8. A soft magnetic material with a magnetic flux density B of 1.6 (Tesla) or more and an electrical resistivity of p Force 3⁄400 (μ Ω cm) or more when a magnetic field of 0 × 10 ³ (AZm) is applied.

[8] A molded body is obtained by molding a plurality of composite magnetic particles (30) having metal magnetic particles (10) and an insulating film (20) surrounding the surface of the metal magnetic particles (10) and containing a silicon. Forming the

Heat-treating the molded body at a temperature of 400 ° C. or more and less than 800 ° C.

[9] The method for producing a soft magnetic material according to claim 8, wherein the step of heat-treating includes the step of heat-treating the compact for 15 minutes or more and 100 hours or less.

[10] The process according to claim 8, wherein the step of forming the compact includes the step of forming the compact in which the plurality of composite magnetic particles (30) are joined with an organic substance (40). Of magnetic materials.

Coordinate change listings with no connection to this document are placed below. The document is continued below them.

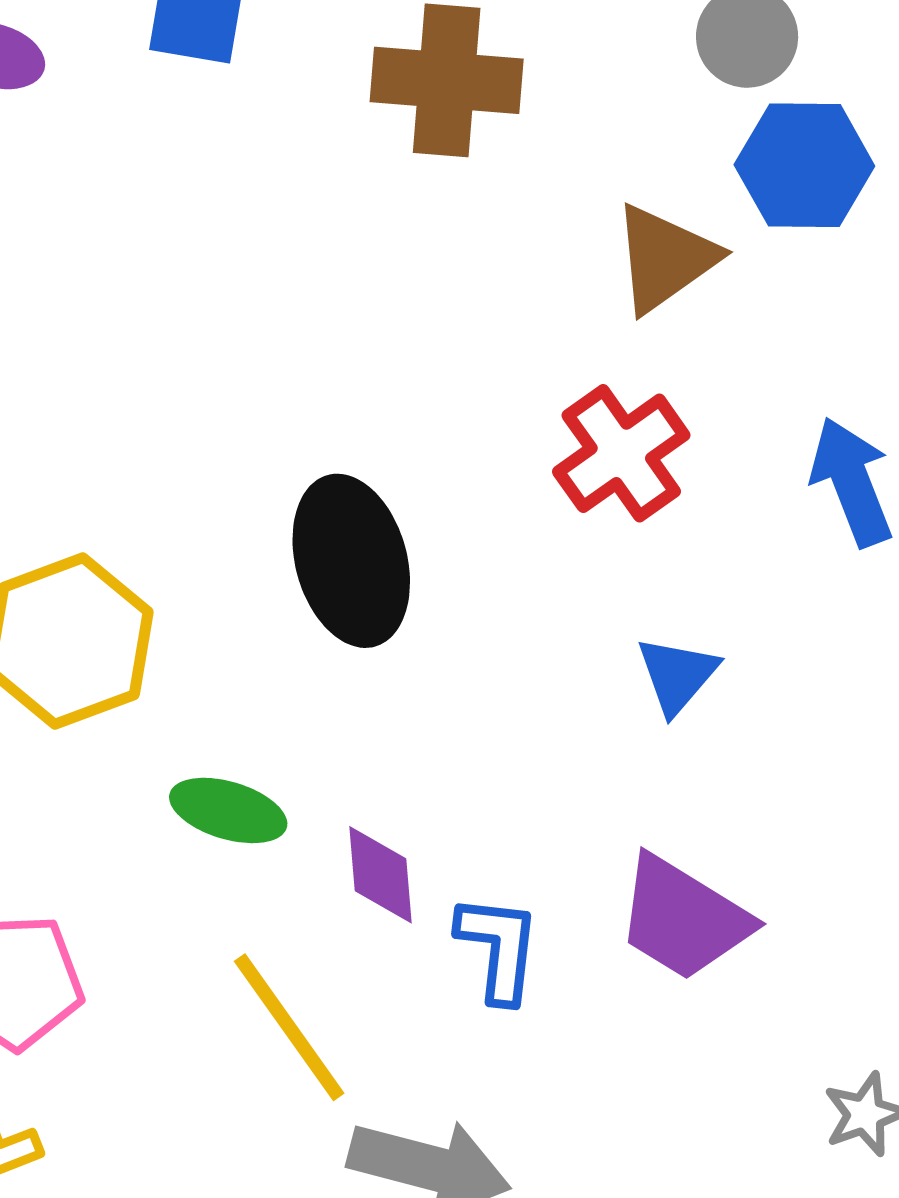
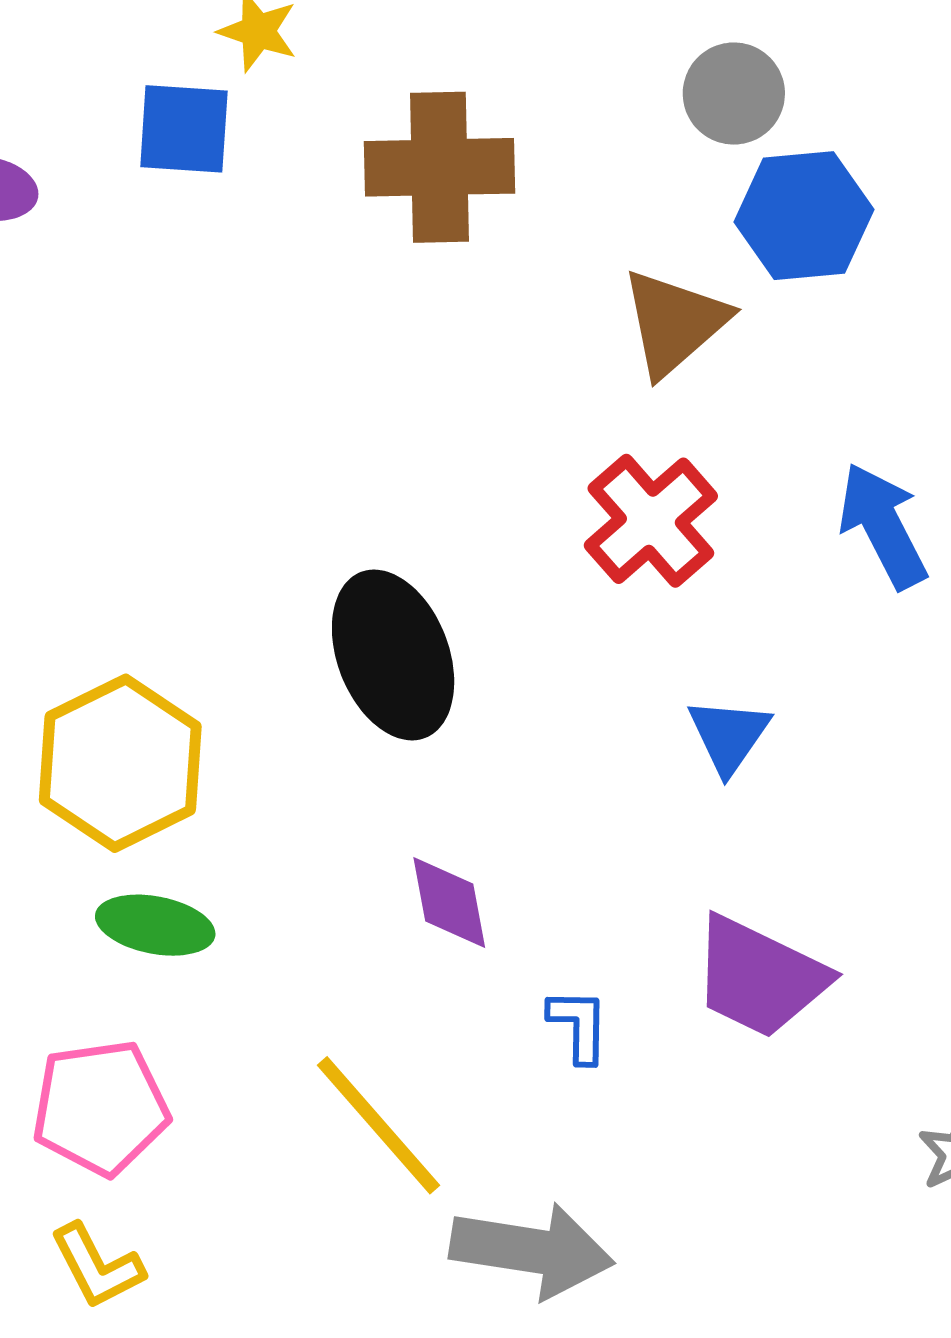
green ellipse: (228, 810) -> (155, 925), moved
purple diamond: (380, 875) -> (449, 903), moved
blue L-shape: (498, 948) -> (579, 1025), size x0.7

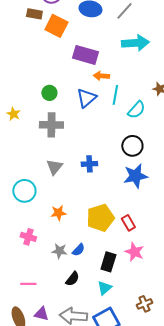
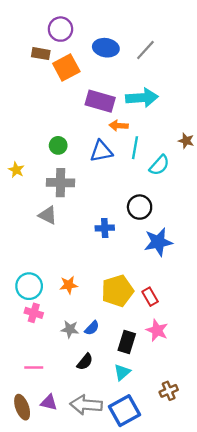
orange square: (56, 26) -> (66, 67), turned 35
cyan arrow: (135, 43) -> (142, 98), moved
blue triangle: (86, 98) -> (101, 151), turned 30
black circle: (132, 146) -> (140, 207), moved
gray triangle: (54, 167) -> (48, 215), moved, turned -42
cyan circle: (24, 191) -> (29, 286), moved

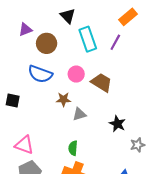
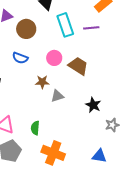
purple line: (115, 42) -> (91, 28), turned 56
blue semicircle: (40, 74) -> (20, 58), size x0.7
green semicircle: (73, 148) -> (35, 128), moved

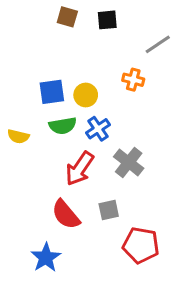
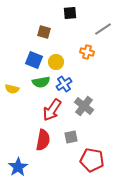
brown square: (67, 17) -> (44, 32), moved
blue square: (52, 92) -> (34, 60), turned 30
red semicircle: (66, 215) -> (43, 140), turned -130
blue star: (46, 258) -> (18, 167), moved

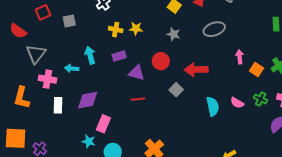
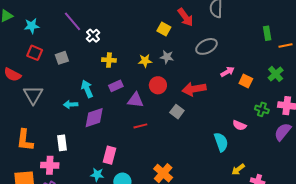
red square: (43, 12) -> (35, 53), turned -35
yellow star: (136, 29) -> (145, 61), moved
pink arrow: (240, 57) -> (227, 72), moved, turned 72
orange square: (256, 69) -> (246, 81), moved
pink cross: (48, 79) -> (50, 165), moved
purple diamond: (88, 100) -> (94, 118), moved
pink semicircle: (237, 103) -> (239, 125), moved
cyan semicircle: (213, 106) -> (221, 142), moved

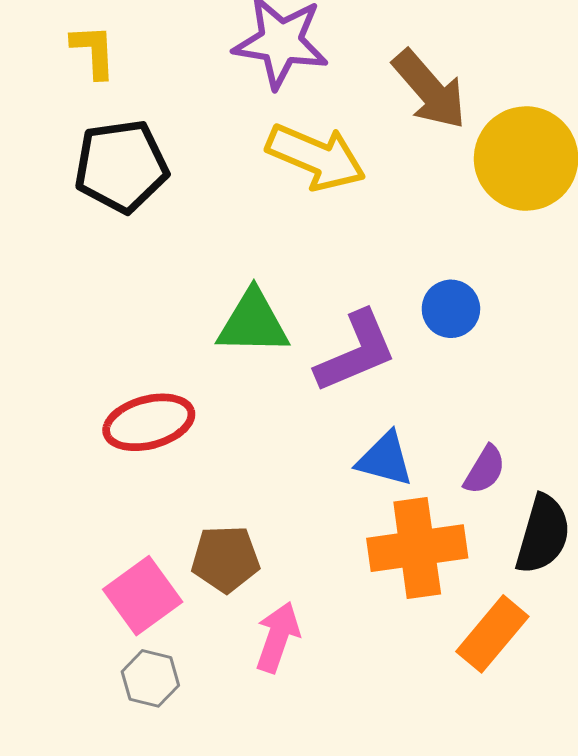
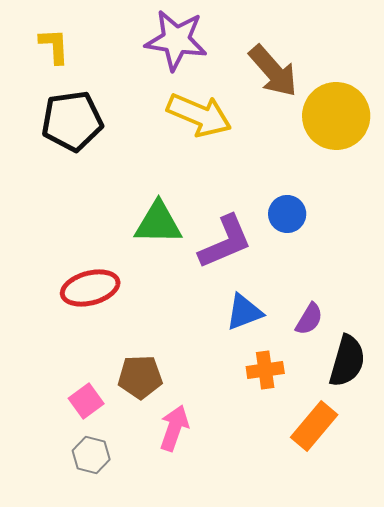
blue triangle: (385, 459) -> (244, 312), turned -36
orange cross: (417, 548) -> (265, 370), size x0.6
pink square: (143, 596) -> (86, 401), size x0.7

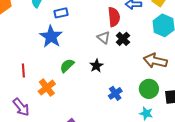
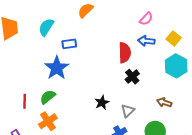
gray triangle: (104, 37) -> (128, 111), moved, turned 32
brown arrow: (155, 61) -> (164, 102), size x0.6
green semicircle: (67, 66) -> (48, 97), moved

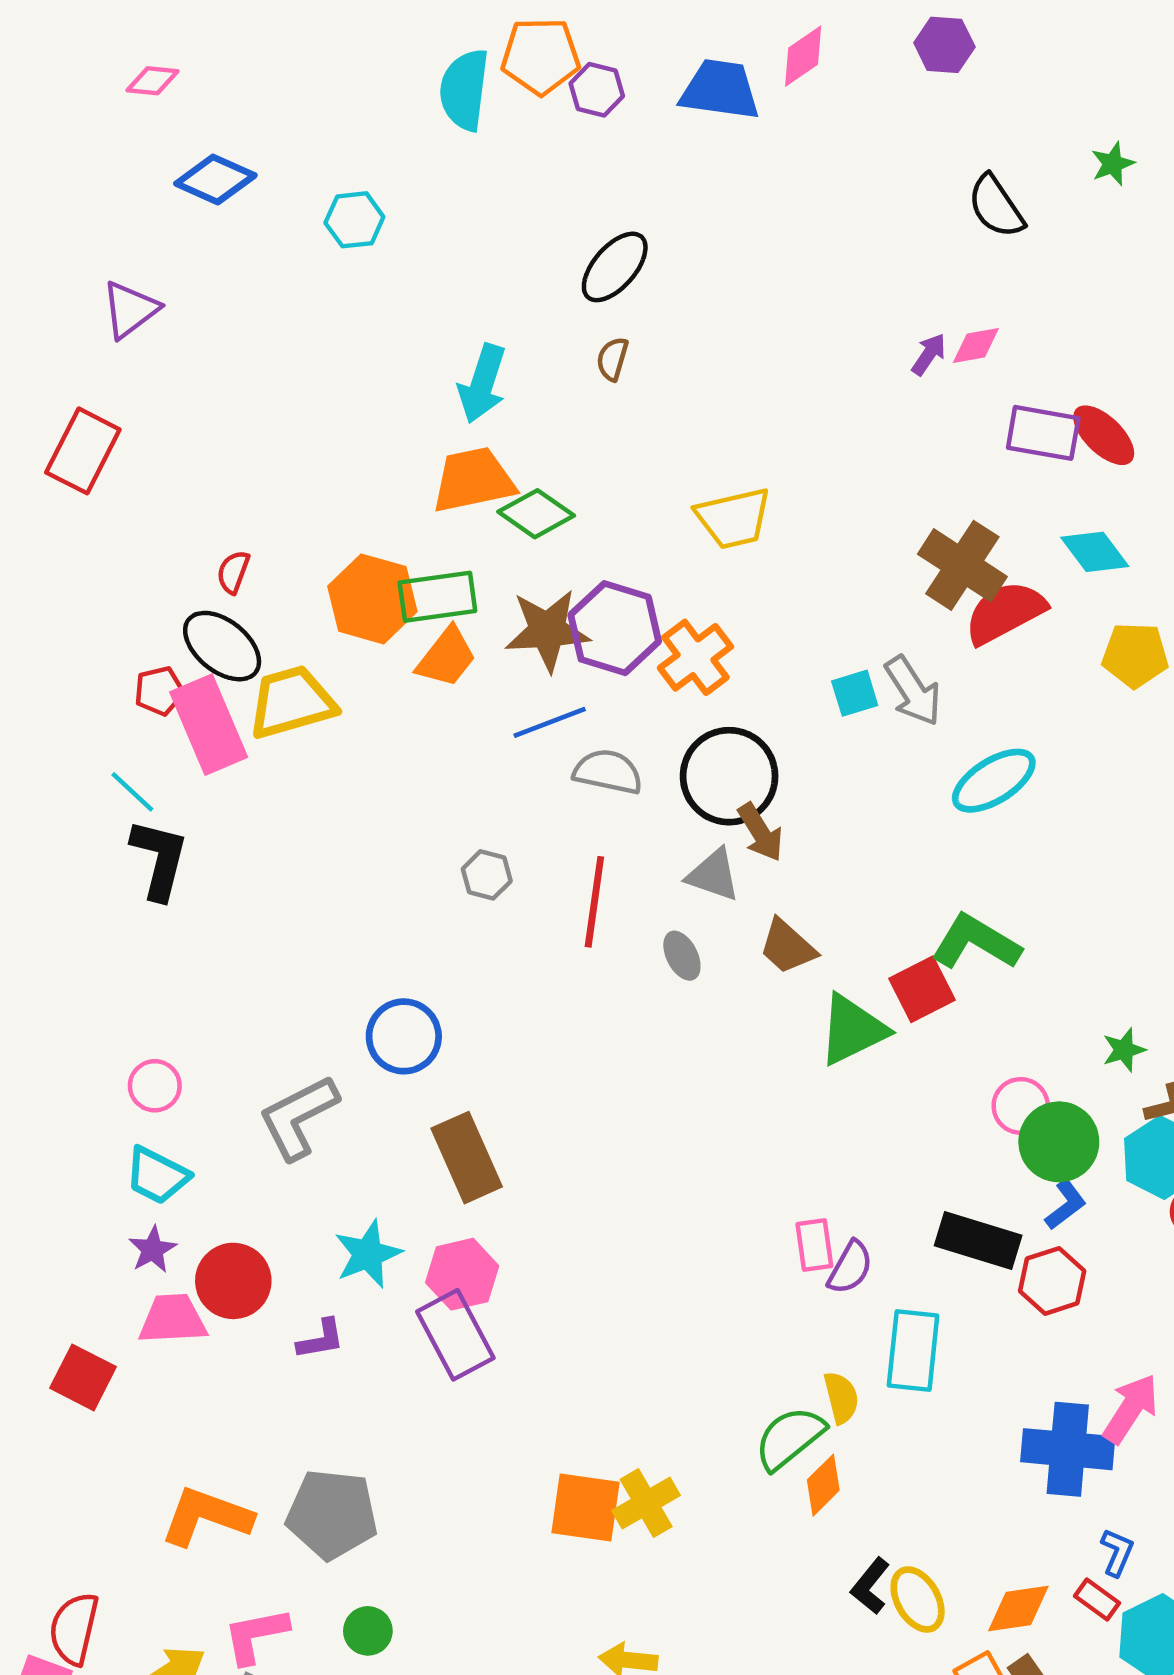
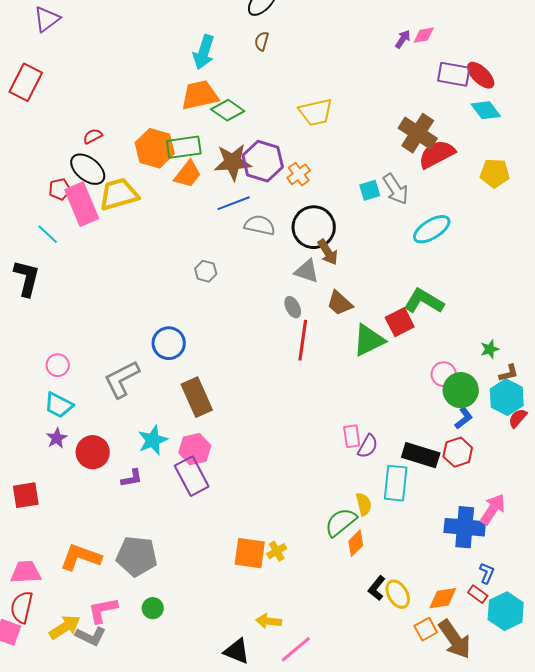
cyan diamond: (1095, 552) -> (486, 110), moved
red semicircle: (233, 572) -> (93, 136), turned 42
orange cross: (695, 657) -> (299, 174), size x0.7
black L-shape: (159, 859) -> (27, 278), moved
red line: (594, 902) -> (303, 340), moved
black rectangle: (978, 1241) -> (421, 455), moved
pink trapezoid: (173, 1319) -> (26, 572), moved
red square: (83, 1377) -> (26, 495), turned -36
yellow cross: (646, 1503) -> (277, 551), size x0.7

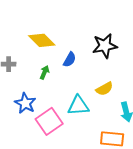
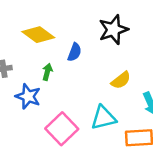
blue star: (25, 103) -> (28, 96), moved
cyan triangle: (78, 106) -> (103, 118), moved

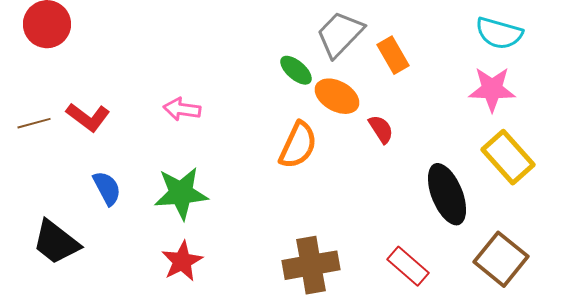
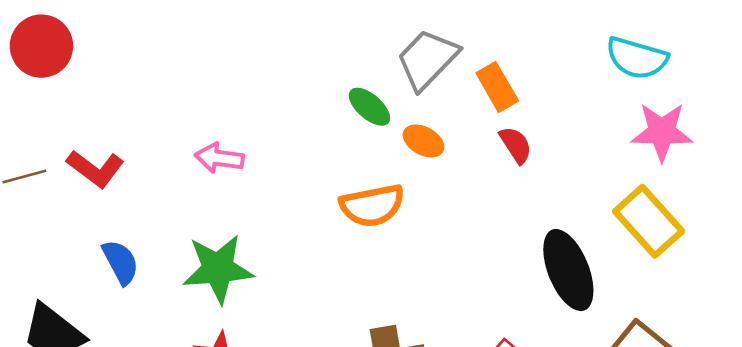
pink star: (492, 89) -> (662, 132), moved
orange ellipse: (337, 96) -> (423, 141), size x0.7
red semicircle: (381, 129) -> (516, 145), moved
orange semicircle: (298, 145) -> (372, 205), turned 54

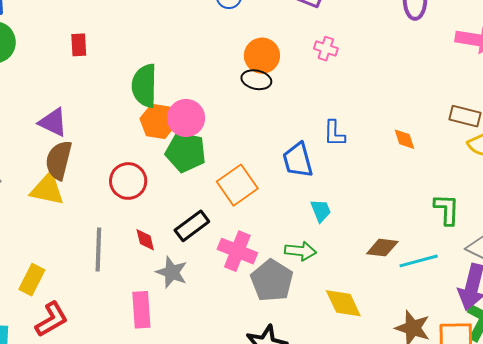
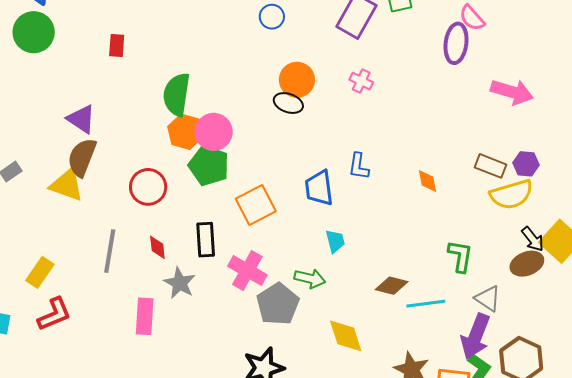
black rectangle: (192, 226) -> (206, 240), turned -64

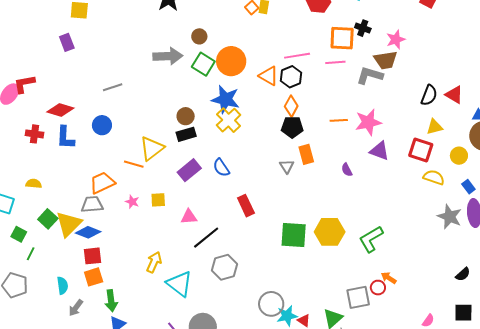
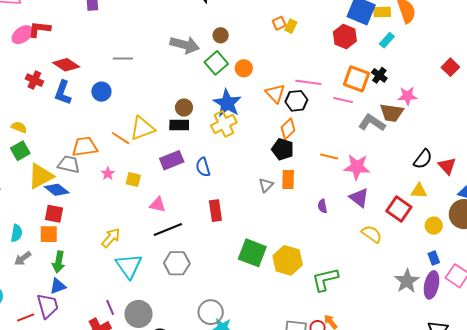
orange circle: (231, 61) -> (244, 68), size x0.6
yellow semicircle: (434, 177) -> (372, 234), moved
green square: (48, 219) -> (20, 151), moved

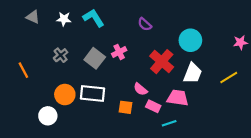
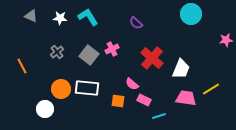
cyan circle: (190, 40) -> (191, 14), moved
yellow line: (229, 78) -> (211, 89), moved
pink trapezoid: (178, 98) -> (186, 98), moved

[11] The thickness of the insulating coating (20) is in the range of 0.005 to 111 inclusive.

The manufacturing method of the soft-magnetic material of item 8.

[12] The metal magnetic particles (10) comprises iron, diffusion coefficient of the insulating coating to the iron (20) is a 1X10- ¹⁸ (m ² / sec) or higher lX10- ¹⁴ (m ² / sec) or less The manufacturing method of the soft-magnetic material according to claim 8.

[13] A soft magnetic material formed by the method of manufacturing a soft magnetic material according to claim 8;

8. A soft magnetic material having a magnetic flux density B of at least 1.6 (Tesla) and an electrical resistivity of at least p 3⁄4 (μ Qcm) when a magnetic field of 0 × 10 ³ (A / m) is applied.